[Explorar o material]:
• 1. Transcreve sem alterações o trecho do texto sobre as Pussy Riot que começa em "PUSSY RIOT: A" e termina em "ele deverá ser.".
• 2. Responde com base no texto sobre as Pussy Riot:
(a) Em que publicação saiu a entrevista de Simon Reynolds a Greil Marcus?
(b) A quantos anos de prisão foram condenadas as três integrantes mencionadas?
(c) Quantos deputados alemães exigiram a libertação delas em carta ao embaixador russo?

[Texto extraído]:
::::::::
PUSSY RIOT: A META-OBRA DE ARTE
Numa
extensa entrevista (“Myths And Depths”) realizada no início deste ano por Simon
Reynolds e publicada a 11 de Maio, na “Los Angeles Review Of Books”, Greil
Marcus, a certa altura, quando interrogado acerca da suposta “ironia
pós-moderna” que alimentaria o ADN do punk novaiorquino, explodiu: “Fuck postmodernism! Give me
modernism”. E, no mesmo fôlego, prosseguiu a tirada: “O modernismo afirma que o
mundo deve ser transformado e nos cabe fazer o desenho de como ele deverá ser.
E aí temos Malevich, o cubismo, Magritte... o mundo é, realmente, assim e o que
faremos agora? Isto era o que podíamos ouvir nos Sex Pistols e em tantos outros
grupos, fossem eles os X-Ray Spex, a Lora Logic, os Gang Of Four ou as
Raincoats. Ou os Clash, em ‘Complete Control’. Compreendi imediatamente: isto
era algo completamente diferente. Era uma crítica da vida e as exigências desta
música eram absolutas. Nunca coisa alguma a iria satisfazer. Aconteceu
ser a música o meio. E era um meio melhor. A vanguarda do século XX tinha, finalmente, encontrado a sua verdadeira
voz. Escrevi que o punk produziu melhor arte que todos os movimentos de
vanguarda que o antecederam. E falava a sério. Não era uma declaração
provocatória. Eram obras de arte
singulares e chegavam-nos em torrente. Por um breve momento, qualquer um podia
tropeçar numa afirmação de verdade e assumi-la. Não interessava quem eram nem
de onde vinham”.
“Aconteceu ser a música o meio” é, justamente, o que deverá dizer-se
acerca de Nadezhda Tolokonnikova, Yekaterina Samutsevich e Maria
Alekhina (que, até há muito pouco, ninguém sabia quem eram nem de onde vinham),
três dos muito variáveis membros da entidade informal a que, apenas por
preguiça, se continua a chamar “a banda punk, Pussy Riot”. Condenadas por um
tribunal de Moscovo, no final da semana passada, a uma pena de dois anos de
prisão “por hooliganismo e incitação ao ódio religioso”, devido a, no altar da
Catedral do Cristo Salvador, em 21 de Fevereiro, terem, entoado uma “oração
punk” em que imploravam à Virgem que livrasse os russos de Vladimir Putin,
apesar da importante movimentação internacional em torno da sua libertação –
121 deputados alemães exigiram-na em carta dirigida ao embaixador russo,
Vladimir Grinin; Alistair Burt, ministro britânico dos Negócios Estrangeiros,
declarou que o veredicto “põe em causa o compromisso da Rússia quanto à
protecção das liberdades e direitos fundamentais”; Merkel, a Casa Branca e a
União Europeia também emitiram ruídos; e um coro de protestos de notabilidades
da música, do cinema e de múltiplas organizações de defesa dos direitos humanos
tem vindo a ampliar-se –, não tem sido fácil descobrir quem faça o pequeno
esforço de tentar enxergar para lá do estereótipo das "três miúdas irreverentes, que impensadamente e sem medir as consequências, brincaram com o fogo da proto-ditadura russa e saíram queimadas”.
::::::::
[Dados recolhidos]:

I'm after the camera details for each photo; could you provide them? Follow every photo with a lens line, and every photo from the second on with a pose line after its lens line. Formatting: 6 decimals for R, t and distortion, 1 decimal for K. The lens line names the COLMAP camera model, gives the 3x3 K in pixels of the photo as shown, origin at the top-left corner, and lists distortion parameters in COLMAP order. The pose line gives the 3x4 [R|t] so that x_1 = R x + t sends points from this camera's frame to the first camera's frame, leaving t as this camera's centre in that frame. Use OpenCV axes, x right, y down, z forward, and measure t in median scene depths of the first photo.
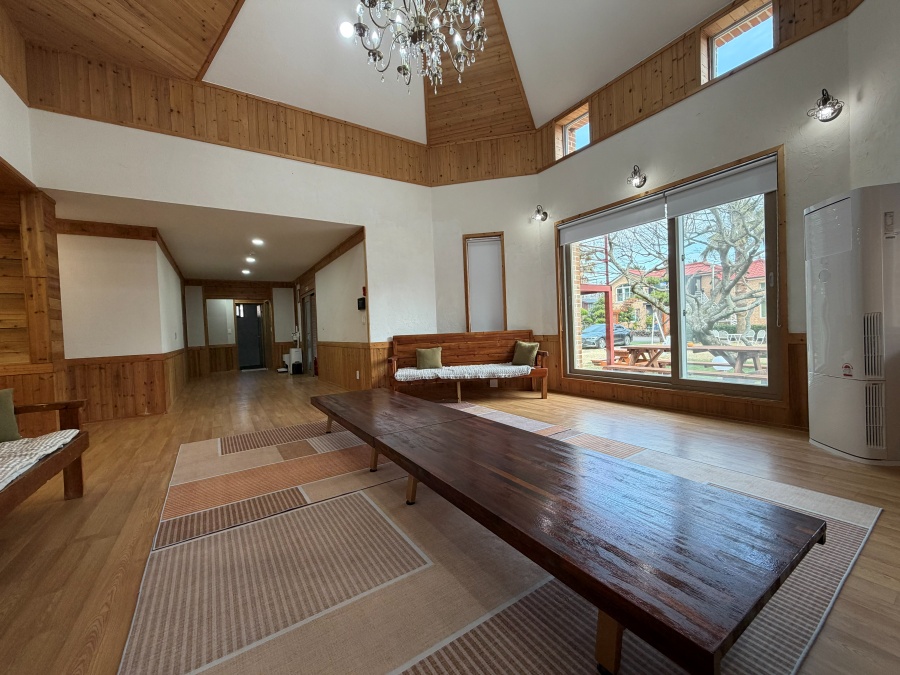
lens RADIAL K [[360.7, 0, 450.0], [0, 360.7, 337.5], [0, 0, 1]] dist [-0.000683, -0.000101]
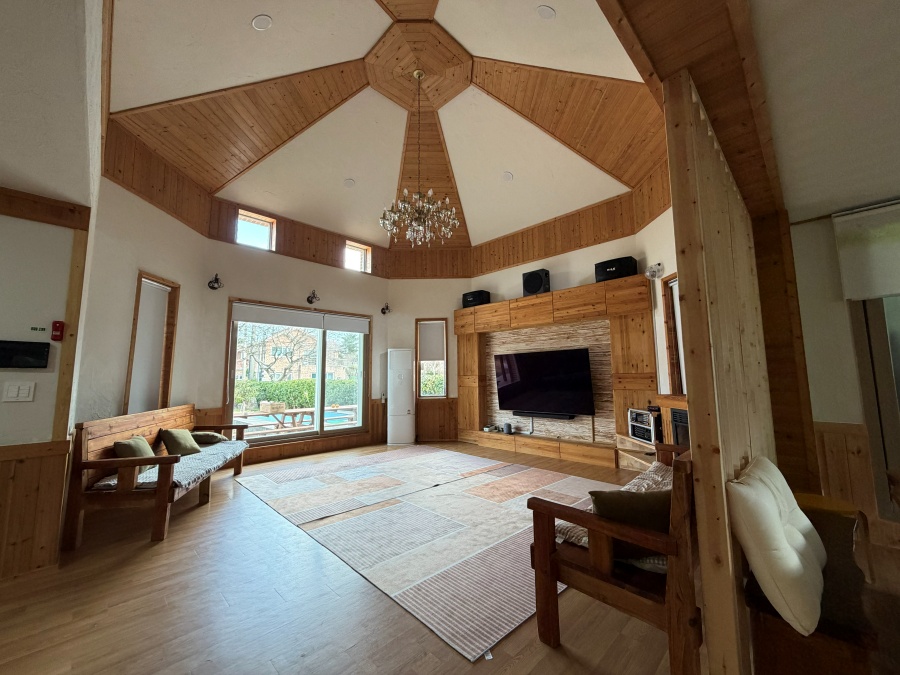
::::::::
[Soluções das tarefas]:
• 1.
PUSSY RIOT: A META-OBRA DE ARTE
Numa
extensa entrevista (“Myths And Depths”) realizada no início deste ano por Simon
Reynolds e publicada a 11 de Maio, na “Los Angeles Review Of Books”, Greil
Marcus, a certa altura, quando interrogado acerca da suposta “ironia
pós-moderna” que alimentaria o ADN do punk novaiorquino, explodiu: “Fuck postmodernism! Give me
modernism”. E, no mesmo fôlego, prosseguiu a tirada: “O modernismo afirma que o
mundo deve ser transformado e nos cabe fazer o desenho de como ele deverá ser.

• 2.
(a) Na "Los Angeles Review Of Books".
(b) A dois anos de prisão.
(c) 121 deputados.